Traditionally, completion axillary lymph node dissection (ALND) has been standard for breast cancer patients with positive sentinel lymph nodes (SLNs). However, ALND poses risks of morbidity. Recent trials suggest omission of ALND may be safe in selected cases. Controversy exists regarding ALND omission in mastectomy patients with micrometastases. We retrospectively analyzed data from 12 centers in China and the Surveillance, Epidemiology, and End Results (SEER) database. Patients with T1-2 breast cancer and SLN micrometastases who underwent up-front mastectomy were included. Patients were categorized into two groups: Non-ALND and ALND. Clinicopathological factors and survival outcomes were compared between the two groups. A total of 118 patients from 12 centers in China and 4,884 patients from the SEER database were included in the analysis.
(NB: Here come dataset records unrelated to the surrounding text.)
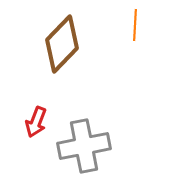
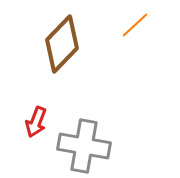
orange line: rotated 44 degrees clockwise
gray cross: rotated 21 degrees clockwise
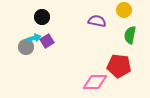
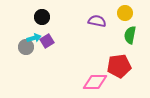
yellow circle: moved 1 px right, 3 px down
red pentagon: rotated 15 degrees counterclockwise
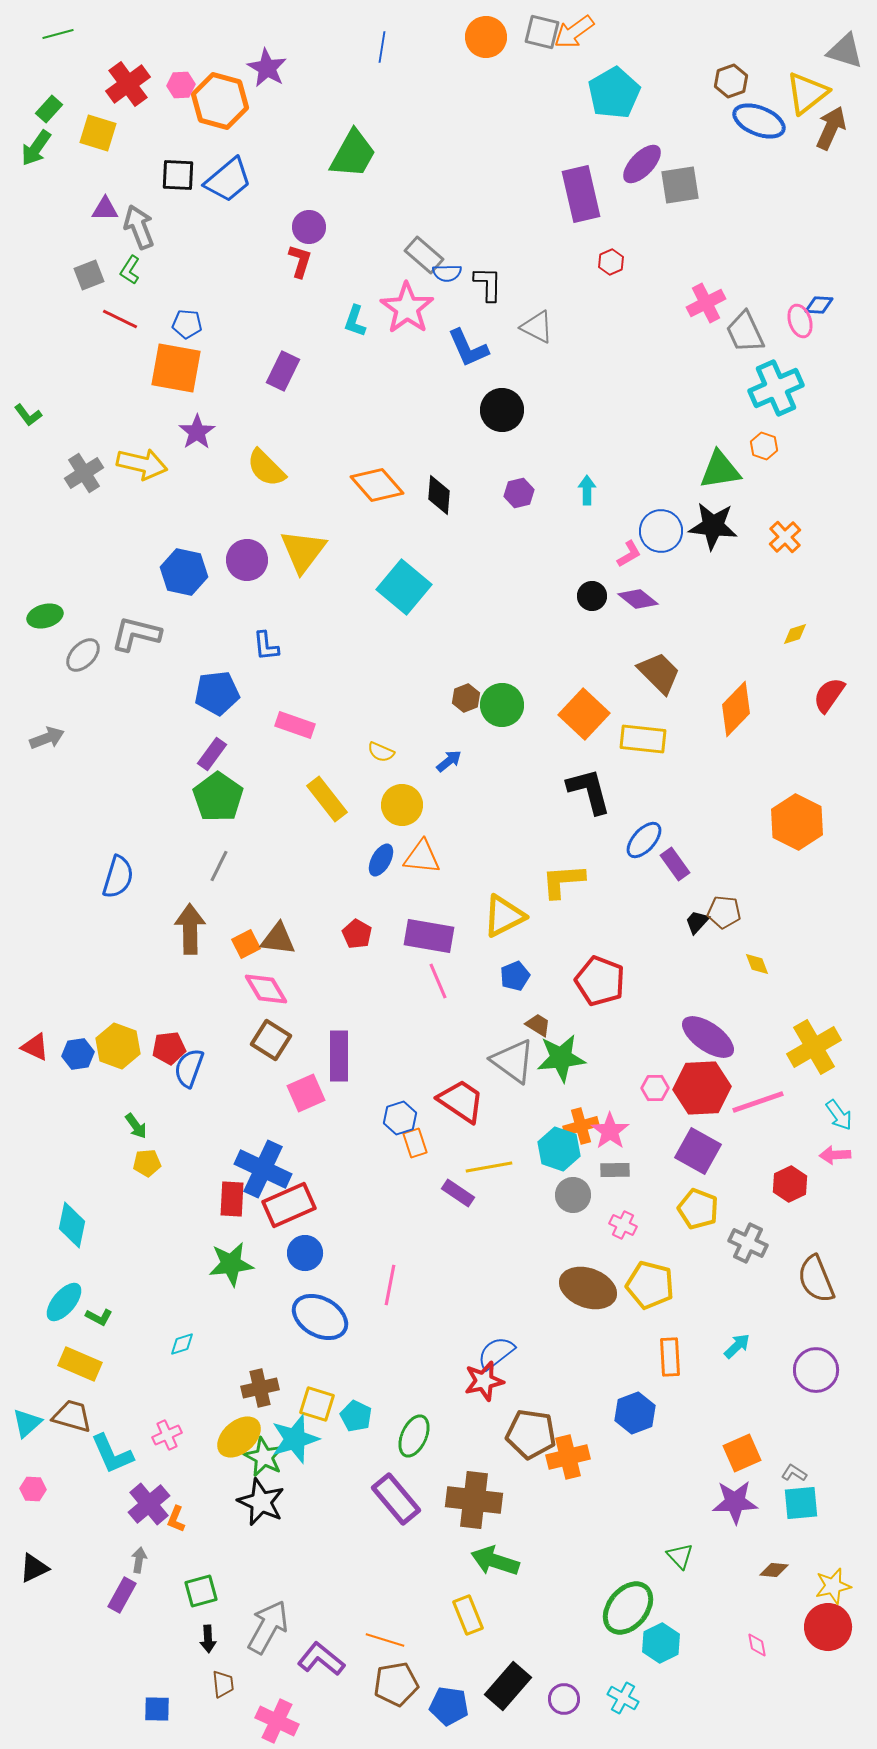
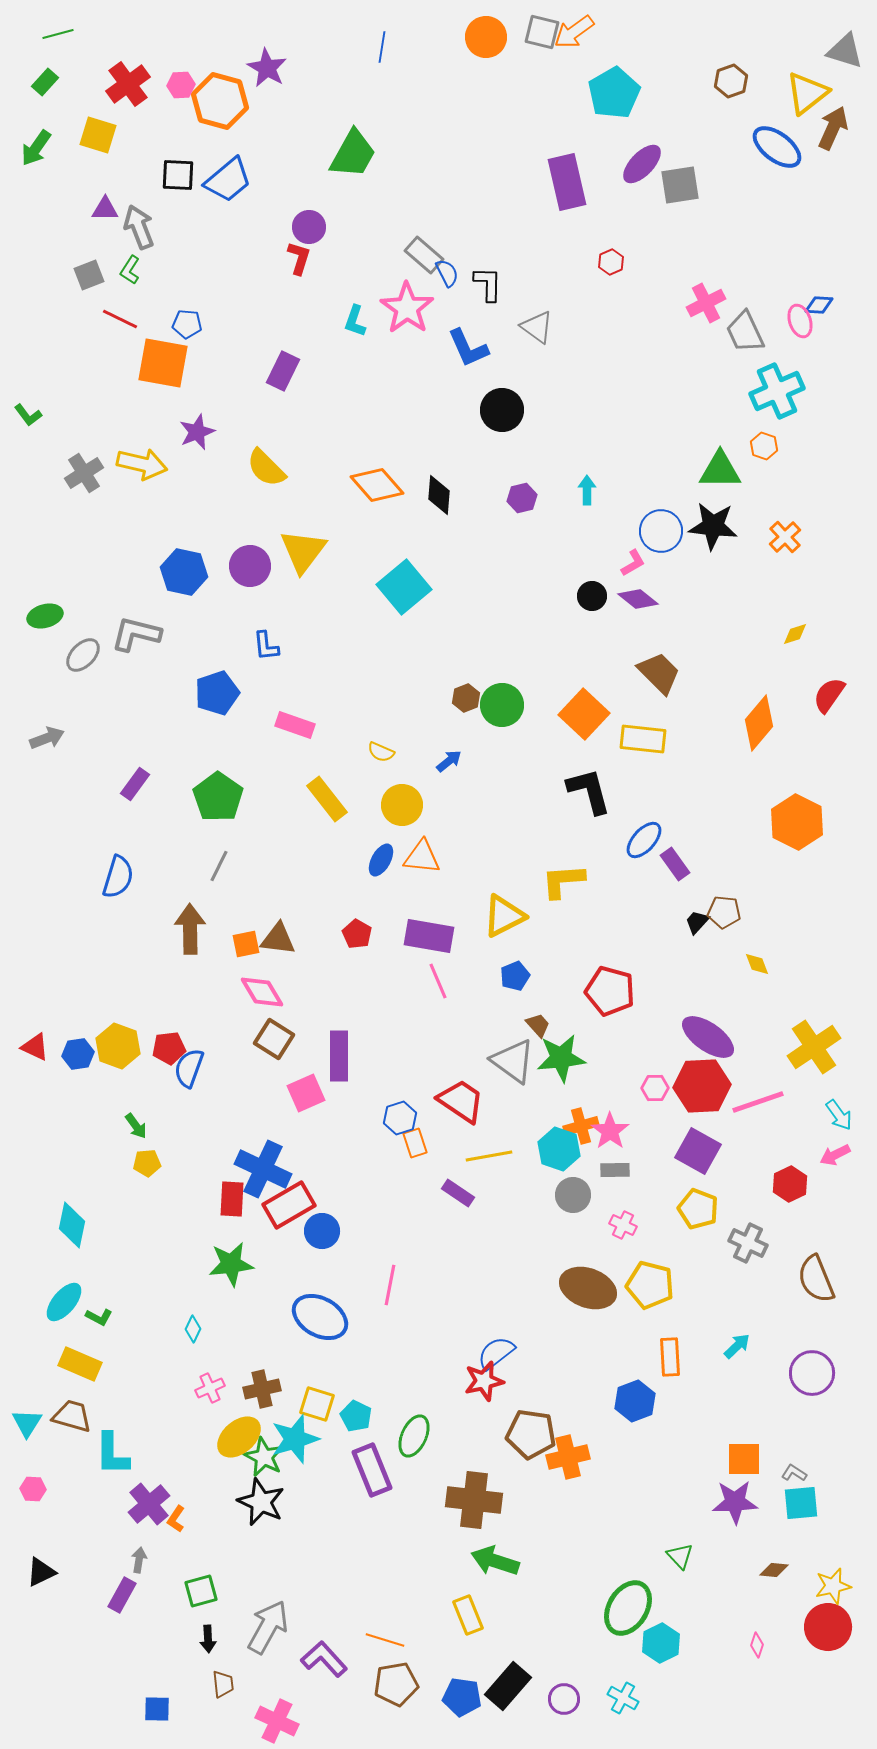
green rectangle at (49, 109): moved 4 px left, 27 px up
blue ellipse at (759, 121): moved 18 px right, 26 px down; rotated 15 degrees clockwise
brown arrow at (831, 128): moved 2 px right
yellow square at (98, 133): moved 2 px down
purple rectangle at (581, 194): moved 14 px left, 12 px up
red L-shape at (300, 261): moved 1 px left, 3 px up
blue semicircle at (447, 273): rotated 116 degrees counterclockwise
gray triangle at (537, 327): rotated 9 degrees clockwise
orange square at (176, 368): moved 13 px left, 5 px up
cyan cross at (776, 388): moved 1 px right, 3 px down
purple star at (197, 432): rotated 12 degrees clockwise
green triangle at (720, 470): rotated 9 degrees clockwise
purple hexagon at (519, 493): moved 3 px right, 5 px down
pink L-shape at (629, 554): moved 4 px right, 9 px down
purple circle at (247, 560): moved 3 px right, 6 px down
cyan square at (404, 587): rotated 10 degrees clockwise
blue pentagon at (217, 693): rotated 12 degrees counterclockwise
orange diamond at (736, 709): moved 23 px right, 14 px down; rotated 4 degrees counterclockwise
purple rectangle at (212, 754): moved 77 px left, 30 px down
orange square at (246, 944): rotated 16 degrees clockwise
red pentagon at (600, 981): moved 10 px right, 10 px down; rotated 6 degrees counterclockwise
pink diamond at (266, 989): moved 4 px left, 3 px down
brown trapezoid at (538, 1025): rotated 16 degrees clockwise
brown square at (271, 1040): moved 3 px right, 1 px up
yellow cross at (814, 1047): rotated 4 degrees counterclockwise
red hexagon at (702, 1088): moved 2 px up
pink arrow at (835, 1155): rotated 24 degrees counterclockwise
yellow line at (489, 1167): moved 11 px up
red rectangle at (289, 1205): rotated 6 degrees counterclockwise
blue circle at (305, 1253): moved 17 px right, 22 px up
cyan diamond at (182, 1344): moved 11 px right, 15 px up; rotated 48 degrees counterclockwise
purple circle at (816, 1370): moved 4 px left, 3 px down
brown cross at (260, 1388): moved 2 px right, 1 px down
blue hexagon at (635, 1413): moved 12 px up
cyan triangle at (27, 1423): rotated 16 degrees counterclockwise
pink cross at (167, 1435): moved 43 px right, 47 px up
orange square at (742, 1453): moved 2 px right, 6 px down; rotated 24 degrees clockwise
cyan L-shape at (112, 1454): rotated 24 degrees clockwise
purple rectangle at (396, 1499): moved 24 px left, 29 px up; rotated 18 degrees clockwise
orange L-shape at (176, 1519): rotated 12 degrees clockwise
black triangle at (34, 1568): moved 7 px right, 4 px down
green ellipse at (628, 1608): rotated 8 degrees counterclockwise
pink diamond at (757, 1645): rotated 30 degrees clockwise
purple L-shape at (321, 1659): moved 3 px right; rotated 9 degrees clockwise
blue pentagon at (449, 1706): moved 13 px right, 9 px up
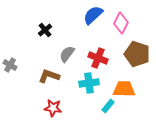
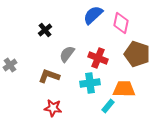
pink diamond: rotated 15 degrees counterclockwise
gray cross: rotated 24 degrees clockwise
cyan cross: moved 1 px right
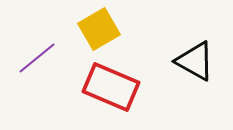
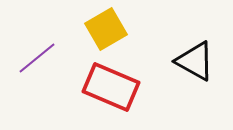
yellow square: moved 7 px right
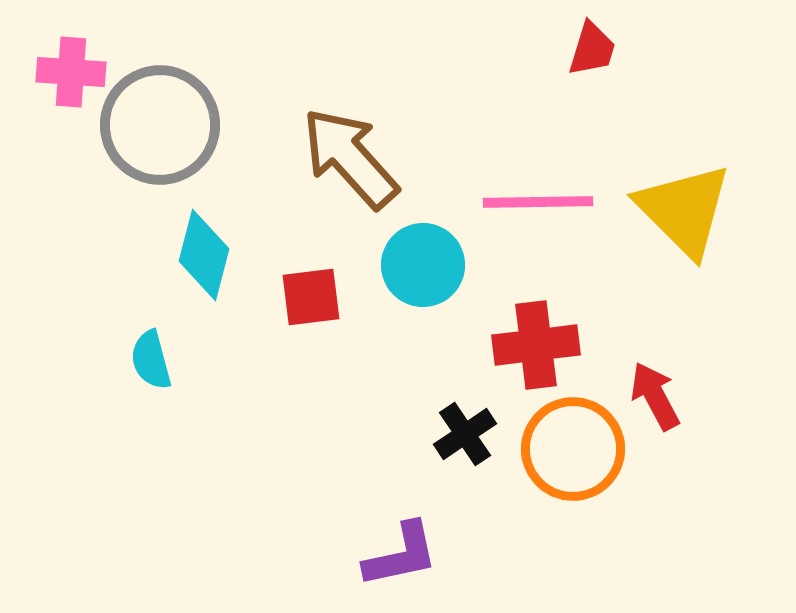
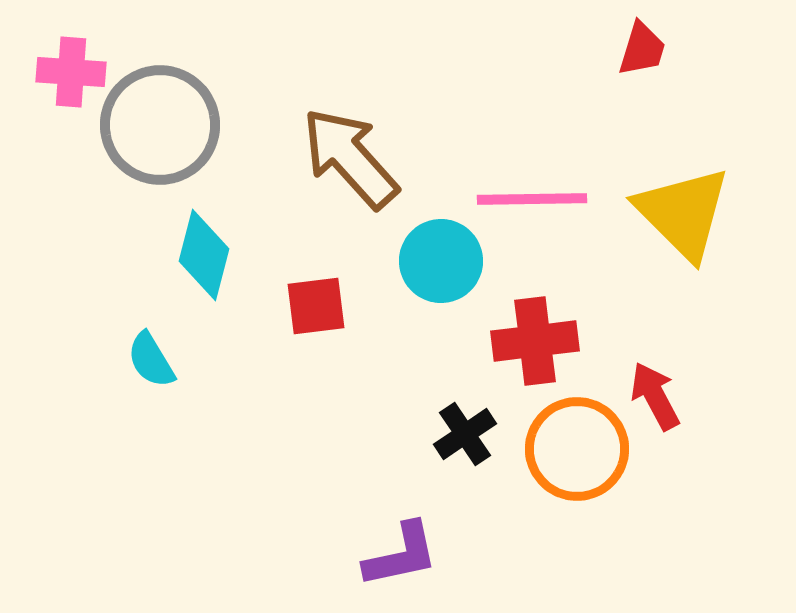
red trapezoid: moved 50 px right
pink line: moved 6 px left, 3 px up
yellow triangle: moved 1 px left, 3 px down
cyan circle: moved 18 px right, 4 px up
red square: moved 5 px right, 9 px down
red cross: moved 1 px left, 4 px up
cyan semicircle: rotated 16 degrees counterclockwise
orange circle: moved 4 px right
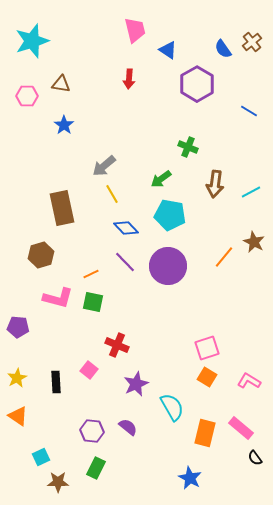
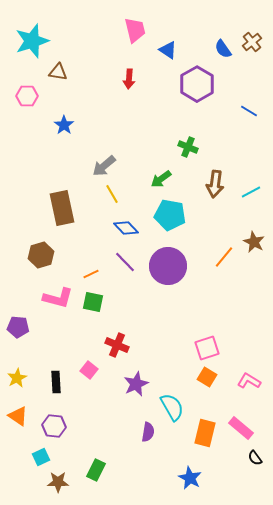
brown triangle at (61, 84): moved 3 px left, 12 px up
purple semicircle at (128, 427): moved 20 px right, 5 px down; rotated 60 degrees clockwise
purple hexagon at (92, 431): moved 38 px left, 5 px up
green rectangle at (96, 468): moved 2 px down
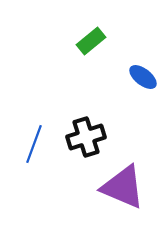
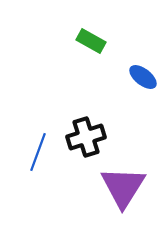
green rectangle: rotated 68 degrees clockwise
blue line: moved 4 px right, 8 px down
purple triangle: rotated 39 degrees clockwise
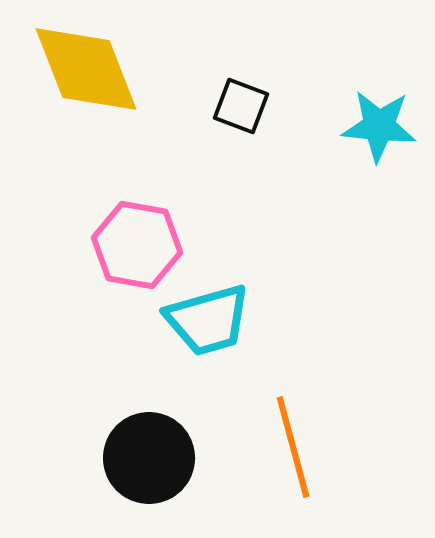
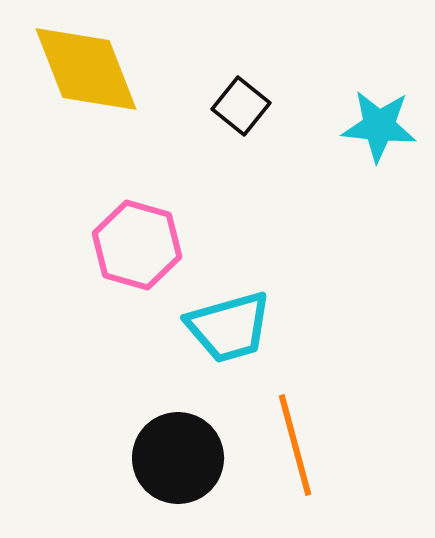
black square: rotated 18 degrees clockwise
pink hexagon: rotated 6 degrees clockwise
cyan trapezoid: moved 21 px right, 7 px down
orange line: moved 2 px right, 2 px up
black circle: moved 29 px right
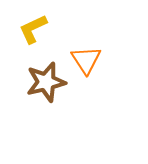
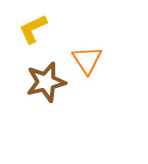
orange triangle: moved 1 px right
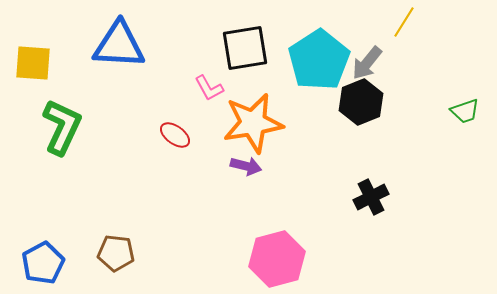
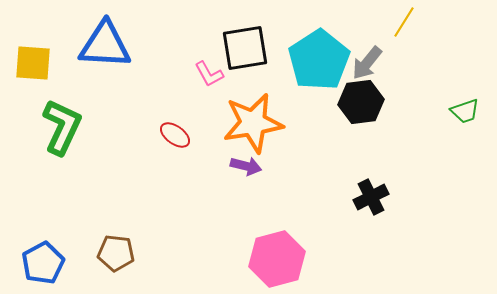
blue triangle: moved 14 px left
pink L-shape: moved 14 px up
black hexagon: rotated 15 degrees clockwise
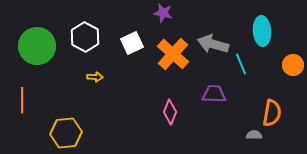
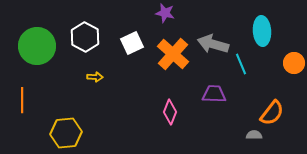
purple star: moved 2 px right
orange circle: moved 1 px right, 2 px up
orange semicircle: rotated 28 degrees clockwise
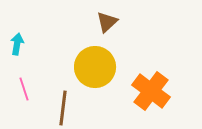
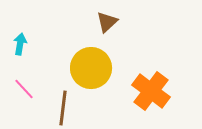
cyan arrow: moved 3 px right
yellow circle: moved 4 px left, 1 px down
pink line: rotated 25 degrees counterclockwise
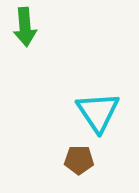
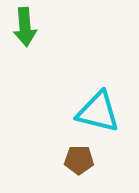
cyan triangle: rotated 42 degrees counterclockwise
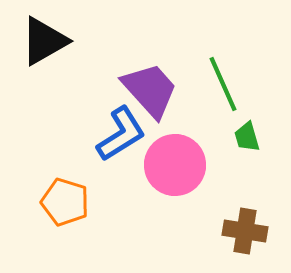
The Non-ALND group demonstrated non-inferiority in terms of recurrence-free survival (RFS), locoregional recurrence-free survival (LRFS), breast cancer-specific survival (BCSS), and overall survival (OS) when compared to the ALND group. Multivariable analysis identified significant predictors of survival outcomes. This study supports the omission of ALND in T1-2N1mi breast cancer patients undergoing mastectomy, demonstrating comparable survival outcomes to those undergoing ALND. Proper patient selection is essential for tailored treatment strategies.

摘要

传统上,对于前哨淋巴结(SLN)阳性的乳腺癌患者,完成腋窝淋巴结清扫术(ALND)一直是标准治疗方法。然而,ALND存在发病风险。最近的试验表明,在某些情况下省略ALND可能是安全的。对于接受乳房切除术且有微转移的患者省略ALND存在争议。我们回顾性分析了来自中国12个中心的数据以及监测、流行病学和最终结果(SEER)数据库。纳入了接受 upfront乳房切除术的T1-2期乳腺癌且SLN有微转移的患者。患者分为两组:非ALND组和ALND组。比较了两组的临床病理因素和生存结果。分析共纳入了来自中国12个中心的118例患者和SEER数据库中的4884例患者。与ALND组相比,非ALND组在无复发生存期(RFS)、局部区域无复发生存期(LRFS)、乳腺癌特异性生存期(BCSS)和总生存期(OS)方面显示出非劣效性。多变量分析确定了生存结果的显著预测因素。本研究支持对接受乳房切除术的T1-2N1mi期乳腺癌患者省略ALND,其生存结果与接受ALND的患者相当。正确的患者选择对于制定个体化治疗策略至关重要。